Monday 19 August 2019

Auf Wiedersehen Yet?

I've just picked up online a cheap secondhand copy of the Good Beer Guide to Munich and Bavaria, published by CAMRA in 1994 and written by Graham Lees, one of the four founders of the organisation (I especially like his dedication of the book "to all who appreciate good beer, regardless of borders").

Although I went to pubs in Dublin and the West of Ireland in the late 90s and early 2000s, it was as much for their historical/political and literary associations (notably the Brazen Head and McDaid's) as the beer (invariably Guinness), and my first specifically beer trip was to Germany at the end of 2009, to Düsseldorf and Cologne, followed by one to Munich and southern Bavaria in the summer of 2010 (when I accidentally attended the wedding of footballer Philip Lahm in Aying). I've been back to Düsseldorf and Cologne numerous times since then, and to the nearby towns Aachen, Bonn, Ratingen and Wuppertal, and in 2012 travelled to Upper Franconia in northern Bavaria to sample the very special pubs and beers of Bamberg and Forchheim.

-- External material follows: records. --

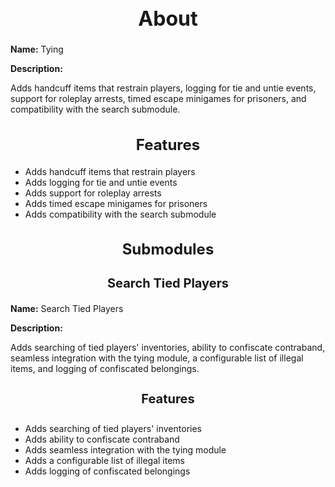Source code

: <h1 style="text-align:center; font-size:2rem; font-weight:bold;">About</h1>

**Name:**
Tying

**Description:**

Adds handcuff items that restrain players, logging for tie and untie events, support for roleplay arrests, timed escape minigames for prisoners, and compatibility with the search submodule.

<h2 style="text-align:center; font-size:1.5rem; font-weight:bold;">Features</h2>

- Adds handcuff items that restrain players
- Adds logging for tie and untie events
- Adds support for roleplay arrests
- Adds timed escape minigames for prisoners
- Adds compatibility with the search submodule

<h2 style="text-align:center; font-size:1.5rem; font-weight:bold;">Submodules</h2>

<h3 style="text-align:center; font-size:1.25rem; font-weight:bold;">Search Tied Players</h3>

**Name:**
Search Tied Players

**Description:**

Adds searching of tied players' inventories, ability to confiscate contraband, seamless integration with the tying module, a configurable list of illegal items, and logging of confiscated belongings.

<h4 style="text-align:center; font-size:1.25rem; font-weight:bold;">Features</h4>

- Adds searching of tied players' inventories
- Adds ability to confiscate contraband
- Adds seamless integration with the tying module
- Adds a configurable list of illegal items
- Adds logging of confiscated belongings

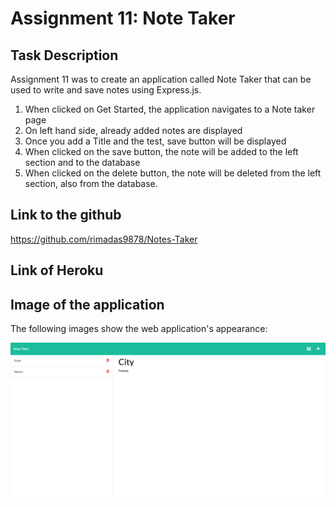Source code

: # Assignment 11: Note Taker

## Task Description

Assignment 11 was to create an application called Note Taker that can be used to write and save notes using Express.js.

1. When clicked on Get Started, the application navigates to a Note taker page
2. On left hand side, already added notes are displayed
3. Once you add a Title and the test, save button will be displayed
4. When clicked on the save button, the note will be added to the left section and to the database
5. When clicked on the delete button, the note will be deleted from the left section, also from the database.


## Link to the github

https://github.com/rimadas9878/Notes-Taker

## Link of Heroku



## Image of the application

The following images show the web application's appearance:

![Existing notes are listed in the left-hand and on the right-hand side new notes can be added.](./Assets/Note-Taker.png)

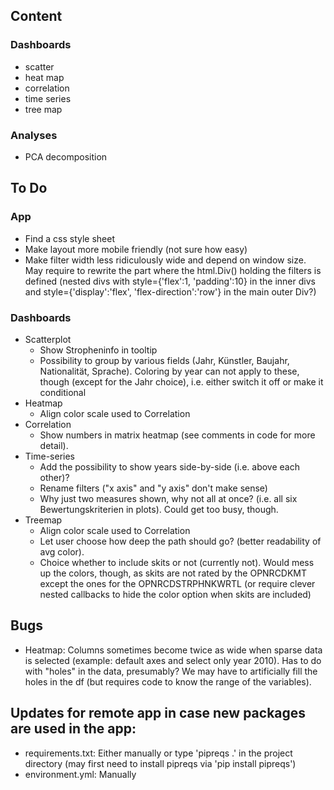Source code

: ## Content
### Dashboards
* scatter
* heat map
* correlation
* time series
* tree map

### Analyses
* PCA decomposition

## To Do
### App
* Find a css style sheet
* Make layout more mobile friendly (not sure how easy)
* Make filter width less ridiculously wide and depend on window size. May require to rewrite the part where the html.Div() holding the filters is defined (nested divs with style={'flex':1, 'padding':10} in the inner divs and style={'display':'flex', 'flex-direction':'row'} in the main outer Div?)
### Dashboards
* Scatterplot
  * Show Stropheninfo in tooltip
  * Possibility to group by various fields (Jahr, Künstler, Baujahr, Nationalität, Sprache). Coloring by year can not apply to these, though (except for the Jahr choice), i.e. either switch it off or make it conditional
* Heatmap
  * Align color scale  used to Correlation
* Correlation
  * Show numbers in matrix heatmap (see comments in code for more detail).
* Time-series
  * Add the possibility to show years side-by-side (i.e. above each other)?
  * Rename filters ("x axis" and "y axis" don't make sense)
  * Why just two measures shown, why not all at once? (i.e. all six Bewertungskriterien in plots). Could get too busy, though.
* Treemap
  * Align color scale  used to Correlation
  * Let user choose how deep the path should go? (better readability of avg color).
  * Choice whether to include skits or not (currently not). Would mess up the colors, though, as skits are not rated by the OPNRCDKMT except the ones for the OPNRCDSTRPHNKWRTL (or require clever nested callbacks to hide the color option when skits are included)

## Bugs
* Heatmap: Columns sometimes become twice as wide when sparse data is selected (example: default axes and select only year 2010). Has to do with "holes" in the data, presumably? We may have to artificially fill the holes in the df (but requires code to know the range of the variables).

## Updates for remote app in case new packages are used in the app:
* requirements.txt: Either manually or type 'pipreqs .' in the project directory (may first need to install pipreqs via 'pip install pipreqs')
* environment.yml: Manually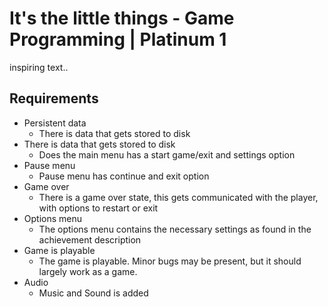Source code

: # It's the little things - Game Programming | Platinum 1

inspiring text..

## Requirements

- Persistent data 
  - There is data that gets stored to disk
- There is data that gets stored to disk
  - Does the main menu has a start game/exit and settings option
- Pause menu 
  - Pause menu has continue and exit option
- Game over 
  - There is a game over state, this gets communicated with the player, with options to restart or exit
- Options menu 
  - The options menu contains the necessary settings as found in the achievement description
- Game is playable 
  - The game is playable. Minor bugs may be present, but it should largely work as a game.
- Audio 
  - Music and Sound is added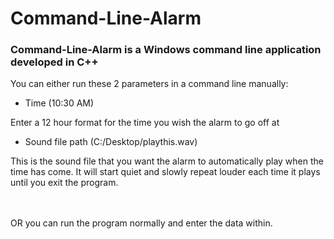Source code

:# Command-Line-Alarm

### Command-Line-Alarm is a Windows command line application developed in C++
You can either run these 2 parameters in a command line manually:
* Time (10:30 AM)
<!-- --> 
Enter a 12 hour format for the time you wish the alarm to go off at

* Sound file path (C:/Desktop/playthis.wav)
<!-- --> This is the sound file that you want the alarm to automatically play when the time has come. It will start quiet and slowly repeat louder each time it plays until you exit the program.
<br/><br/>
OR you can run the program normally and enter the data within.
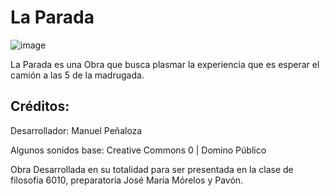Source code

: # La Parada
![image](https://user-images.githubusercontent.com/73960495/169169267-c8872812-3ec0-4427-9650-45267761f3cc.png)

La Parada es una Obra que busca plasmar la  experiencia que es esperar el camión a las 5 de la madrugada.

## Créditos:
Desarrollador: Manuel Peñaloza

Algunos sonidos base: Creative Commons 0 | Domino Público

Obra Desarrollada en su totalidad para ser presentada en la clase de filosofía 6010, preparatoria José María Mórelos y Pavón.
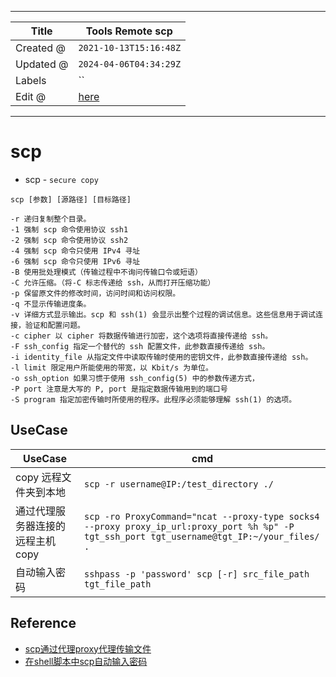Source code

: -----

| Title     | Tools Remote scp                                    |
| --------- | --------------------------------------------------- |
| Created @ | `2021-10-13T15:16:48Z`                              |
| Updated @ | `2024-04-06T04:34:29Z`                              |
| Labels    | \`\`                                                |
| Edit @    | [here](https://github.com/junxnone/linux/issues/10) |

-----

# scp

  - scp - `secure copy`

<!-- end list -->

    scp [参数] [源路径] [目标路径]
    
    -r 递归复制整个目录。 
    -1 强制 scp 命令使用协议 ssh1 
    -2 强制 scp 命令使用协议 ssh2 
    -4 强制 scp 命令只使用 IPv4 寻址 
    -6 强制 scp 命令只使用 IPv6 寻址 
    -B 使用批处理模式（传输过程中不询问传输口令或短语） 
    -C 允许压缩。（将-C 标志传递给 ssh，从而打开压缩功能） 
    -p 保留原文件的修改时间，访问时间和访问权限。 
    -q 不显示传输进度条。 
    -v 详细方式显示输出。scp 和 ssh(1) 会显示出整个过程的调试信息。这些信息用于调试连接，验证和配置问题。  
    -c cipher 以 cipher 将数据传输进行加密，这个选项将直接传递给 ssh。  
    -F ssh_config 指定一个替代的 ssh 配置文件，此参数直接传递给 ssh。 
    -i identity_file 从指定文件中读取传输时使用的密钥文件，此参数直接传递给 ssh。  
    -l limit 限定用户所能使用的带宽，以 Kbit/s 为单位。   
    -o ssh_option 如果习惯于使用 ssh_config(5) 中的参数传递方式，  
    -P port 注意是大写的 P, port 是指定数据传输用到的端口号  
    -S program 指定加密传输时所使用的程序。此程序必须能够理解 ssh(1) 的选项。

## UseCase

| UseCase            | cmd                                                                                                                                         |
| ------------------ | ------------------------------------------------------------------------------------------------------------------------------------------- |
| copy 远程文件夹到本地      | `scp -r username@IP:/test_directory ./`                                                                                                     |
| 通过代理服务器连接的远程主机copy | `scp -ro ProxyCommand="ncat --proxy-type socks4 --proxy proxy_ip_url:proxy_port %h %p" -P tgt_ssh_port tgt_username@tgt_IP:~/your_files/ .` |
| 自动输入密码             | `sshpass -p 'password' scp [-r] src_file_path  tgt_file_path`                                                                               |

## Reference

  - [scp通过代理proxy代理传输文件](https://www.appblog.cn/2020/04/26/scp%E9%80%9A%E8%BF%87%E4%BB%A3%E7%90%86proxy%E4%BB%A3%E7%90%86%E4%BC%A0%E8%BE%93%E6%96%87%E4%BB%B6/)
  - [在shell脚本中scp自动输入密码](https://blog.csdn.net/qq_35975447/article/details/108064795)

Apart from some brewery takeovers and reorganisations, not that much seems to have changed on the beer front in south-eastern Germany in the last twenty-five years, thanks no doubt to the Bavarians' well-known conservatism (in both brewing and politics). The beechwood-smoked malt lager Schlenkerla Rauchmärzen is described as "virually black as coal" rather than the dark brown that I remember it being on draught in the brewery tap, but I think that might just be a question of perception rather than any change in the grist, and the warning that train travel around the state is expensive unless you book tickets in advance has been superseded by the relatively inexpensive Bayern day ticket, which covers buses, trams and underground services too. The advice that "Bavaria, especially in country areas, is likely to be a little stomach-shrinking for vegetarians" is probably still true given the locals' propensity to wash down huge plates of pork and sausage dishes with their litre steins of lager, and the description of the Hofbräuhaus in Munich as "plagued by coachloads of gawping tourists" (not to mention the oompah band) certainly is.

The next beer trip I'm planning is to central Europe, travelling by train from Prague to Plzeñ, Regensburg, Freising, Munich and Salzburg, although it'll probably be in the winter rather than summer months given the punishingly hot weather that now seems to afflict that part of the continent almost annually, and that direct flights between Salzburg and Manchester only appear to depart during the skiing season (assuming that planes and visa-free travel are still operating then).